Valerie Bannert-Thurner, senior vice president and head of risk and surveillance at Nasdaq, says some of Nasdaq’s bank clients have started integrating voice and electronic communications together with its SMARTS trade surveillance software and the Digital Reasoning AI engine, in order to watch everything traders say and do in all channels at once.
Customers want to know if traders are changing language, location or communication channels, or suddenly starting to communicate more rapidly or often, she said.
“All that metadata around communications, overlaid with trading” will flag unusual trade activity and any intent to manipulate markets, Bannert-Thurner said.
Artificial intelligence software could also uncover collusion. In late April, the Federal Reserve fined Deutsche Bank $156.6 million for, among other things, "using electronic chatrooms to communicate with competitors about their trading positions."
Technology from IBM, Digital Reasoning and Sybenetix could easily catch such known violations. A rules-based system probably could as well.
AI can help compliance officers do their jobs better and make traders more aware they are being watched.
Sybenetix teaches its AI engine the specifics of each job, so it can create a model of normal behavior. This is used to create intelligent alerts for compliance officers, which lets them ask smarter questions. In some cases, it’s replacing an Excel sheet and trade sampling.
“We’ve seen in a number of cases that traders are now coming to compliance officers before they trade and checking with them,” said Wendy Jephson, co-founder and chief behavior scientist at Sybenetix. “One of our clients said this is unheard-of behavioral change, for the front office to come in and talk to compliance. They’re basically saying, Look, I know you’re going to tap me on the shoulder, you’re going to ask me questions, let me just tell you about it upfront and make sure you’re fine.”

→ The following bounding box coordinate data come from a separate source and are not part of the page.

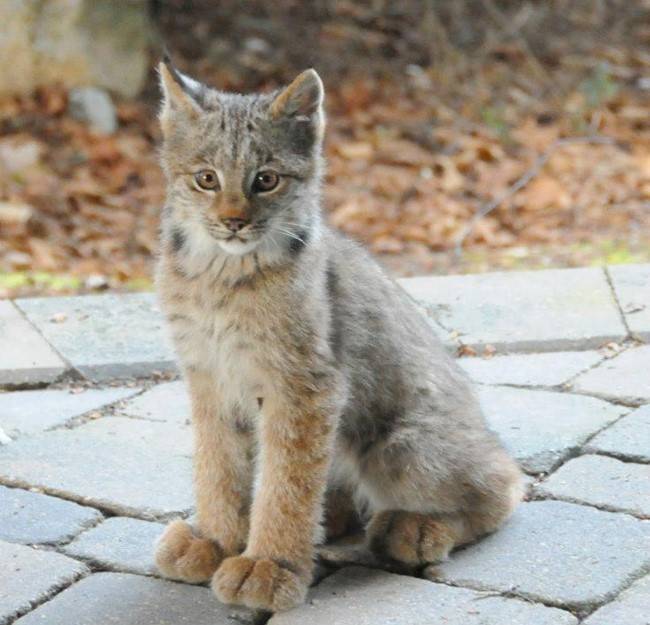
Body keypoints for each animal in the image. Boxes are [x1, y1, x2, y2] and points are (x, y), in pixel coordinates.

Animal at [153, 59, 523, 613]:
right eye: (206, 179)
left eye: (267, 180)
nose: (233, 222)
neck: (221, 273)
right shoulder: (209, 375)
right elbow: (218, 463)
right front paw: (216, 541)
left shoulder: (304, 385)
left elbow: (285, 482)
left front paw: (268, 566)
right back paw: (337, 520)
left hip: (401, 445)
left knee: (507, 481)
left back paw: (414, 530)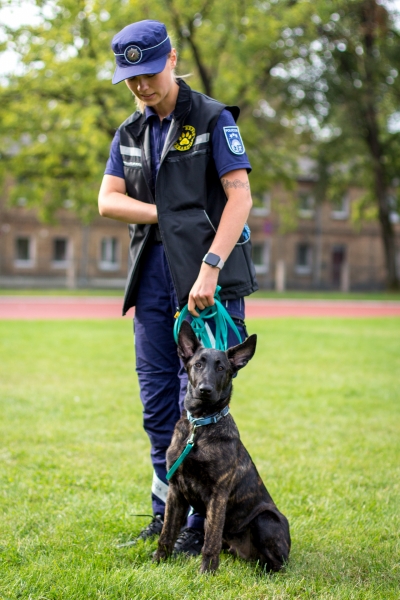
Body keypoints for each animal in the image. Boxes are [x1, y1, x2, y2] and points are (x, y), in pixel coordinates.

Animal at [154, 322, 290, 576]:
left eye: (221, 368)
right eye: (198, 364)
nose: (205, 389)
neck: (200, 426)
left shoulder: (218, 494)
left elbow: (211, 541)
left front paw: (206, 574)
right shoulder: (176, 490)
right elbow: (167, 533)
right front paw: (157, 563)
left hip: (265, 518)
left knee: (278, 565)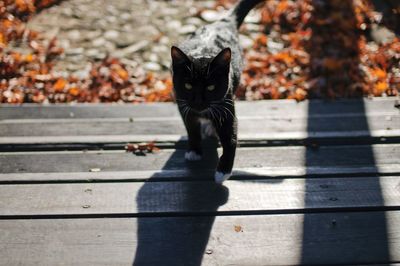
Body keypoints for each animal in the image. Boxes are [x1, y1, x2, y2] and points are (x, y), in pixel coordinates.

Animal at [170, 0, 264, 183]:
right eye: (188, 86)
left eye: (211, 87)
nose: (198, 102)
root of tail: (223, 21)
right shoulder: (183, 104)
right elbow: (191, 127)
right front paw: (194, 150)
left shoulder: (226, 103)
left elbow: (231, 137)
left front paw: (223, 170)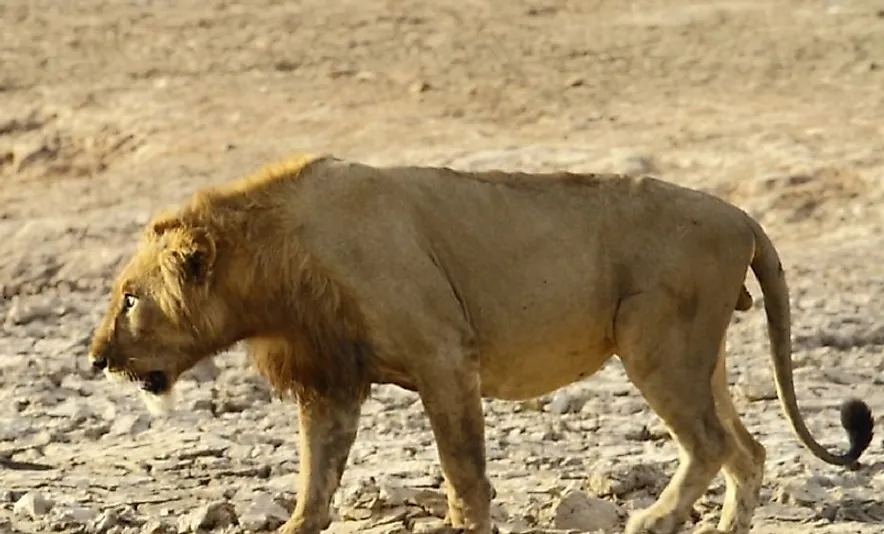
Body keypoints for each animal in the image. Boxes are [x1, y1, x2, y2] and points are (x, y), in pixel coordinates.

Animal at [86, 154, 872, 534]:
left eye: (129, 298)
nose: (95, 358)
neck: (273, 265)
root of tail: (742, 215)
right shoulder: (331, 378)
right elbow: (317, 473)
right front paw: (297, 527)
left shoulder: (443, 355)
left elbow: (461, 466)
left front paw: (463, 526)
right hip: (701, 356)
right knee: (749, 450)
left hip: (656, 343)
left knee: (709, 445)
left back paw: (653, 521)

And it helps with the classic problem of compliance: false positives.
“If you go to large banks, their systems that are processing trades produce tens of thousands of alerts, and 99% will be false positives,” said Richard Maton, chief marketing and strategy officer at Sybenetix.
At the same time, regulators are requiring surveillance on more asset classes and instruments. Software can help sift through the large amounts of data faster than humans, and layer in related communications and behavior, to isolate activity that is truly suspicious.